Over and over, commentary (e.g. this piece for a Canadian news agency) on the seven words banished from the CDC over the last few days has highlighted the point that what words we use (or refuse to use) signals to our employees, our constituents, our policymakers, and the rest of the world what we consider important and worth doing. In the case of ‘science’ and ‘evidence with regard to ‘health’, leaving these two out of our discourse says to a world that is watching for our example (and those looking for our weaknesses) that what has long been known as the soundest approach to protecting and strengthening the well-being of our population is no longer our priority. Pretending this approach is no longer useful or important doesn’t make it so.  If nothing else, this episode has been an excellent lesson in the uses and abuses of official language.



Homage to Dotage

A recent article reporting the results of a survey for one word that summarizes our current president also noted that North Korea’s leader (or at least the translator who brought his words to us) managed to find a word that has fallen out of use in American English but quickly captivated its audience: Dotard. The same newspaper helpfully suggested several other lesser known insults to deploy in reply. This reminded me of  the “Shakespearean Insults” widget I once had on a web homepage (in fact “dotard” was used by Shakespeare). Political cartoonists have also had some fun with the idea of a war of words that taps into the vast reservoir of underutilized ammunition. If I had any hope of remembering all these great words, I would surely assist in preserving them like antique seeds in a seed bank.

As for the original article, I was interested as a qualitative researcher in the results of this experiment and the way they were graphically summarized. The most common word selected was “Strong” but the percent of respondents who selected it was not especially high (9 percent), indicating a low level of agreement. However, when the words were grouped by their connotations, negative words (some barely publishable) clearly dominated. I found that for myself it was difficult to come up with a word to summarize all that I think and feel on this subject. This may be because I am inclined to be over-wordy or it might be that I don’t think very fast on my feet. Whatever the cause, I salute those who managed to find one single word to do the job.



When I used to work with GIS, I had a fondness for the term “Groundtruthing”,  which refers to the act of physically validating the data on a map. Mapmakers often rely on users in the field to verify the accuracy of a map. My husband, for example, frequents the hiking trails in Maine’s Baxter State Park and the adjacent Katahdin Woods and Waters Monument. When he spots a mistake in the way a trail is represented, he reports it.

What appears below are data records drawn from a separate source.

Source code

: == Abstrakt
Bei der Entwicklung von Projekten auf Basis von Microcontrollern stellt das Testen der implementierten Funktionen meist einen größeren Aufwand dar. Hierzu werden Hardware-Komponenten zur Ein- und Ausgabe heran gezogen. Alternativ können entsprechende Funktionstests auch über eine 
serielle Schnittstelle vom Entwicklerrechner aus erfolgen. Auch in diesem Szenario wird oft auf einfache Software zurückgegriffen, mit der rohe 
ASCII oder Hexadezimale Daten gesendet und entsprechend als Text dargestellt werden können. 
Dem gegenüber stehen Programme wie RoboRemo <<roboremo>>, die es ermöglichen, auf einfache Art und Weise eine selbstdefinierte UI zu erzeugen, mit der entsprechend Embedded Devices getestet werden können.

Recently, I encountered a different kind of groundtruthing. In Seattle, there is a project called “The Poetic Grid“, which is assembling a map of residents’ experiences as recorded in their poetic observations. Poets of all types and level of experience contribute their work, which is assigned a dot on the map indicating the locale that is the subject of the poem. The next time you are grasping for a poetic subject, this concept of recording a place that is central to your life, in however mundane a manner you choose, may fit the bill.

A Spell of Trouble

When I spotted the headline in the local paper today, I did a double-take. I texted my distant spouse with a photo and he first replied, “I know.” And then, before I could write, “You DO?” He replied “Furry??” The paper had taken President Trump’s pronouncement that he would answer North Korea’s aggression with “fire and fury” and blown it up into a blaring headline that announced “Trump warns of ‘Fire and Furry‘”. As one of my co-workers pointed out, spellcheck would not have saved the day on that operation. There is no substitute for good, sound quality control (says the girl who left the “e” off of the word “note” in an email to clients yesterday, thus changing the spirit of the message).

I realize that the unmangled message from the president is very serious in nature but I can’t shake the image of a basket of puppies or kittens being handed out at a diplomatic meeting as an antidote to tense negotiations. Who knows? Maybe it would work.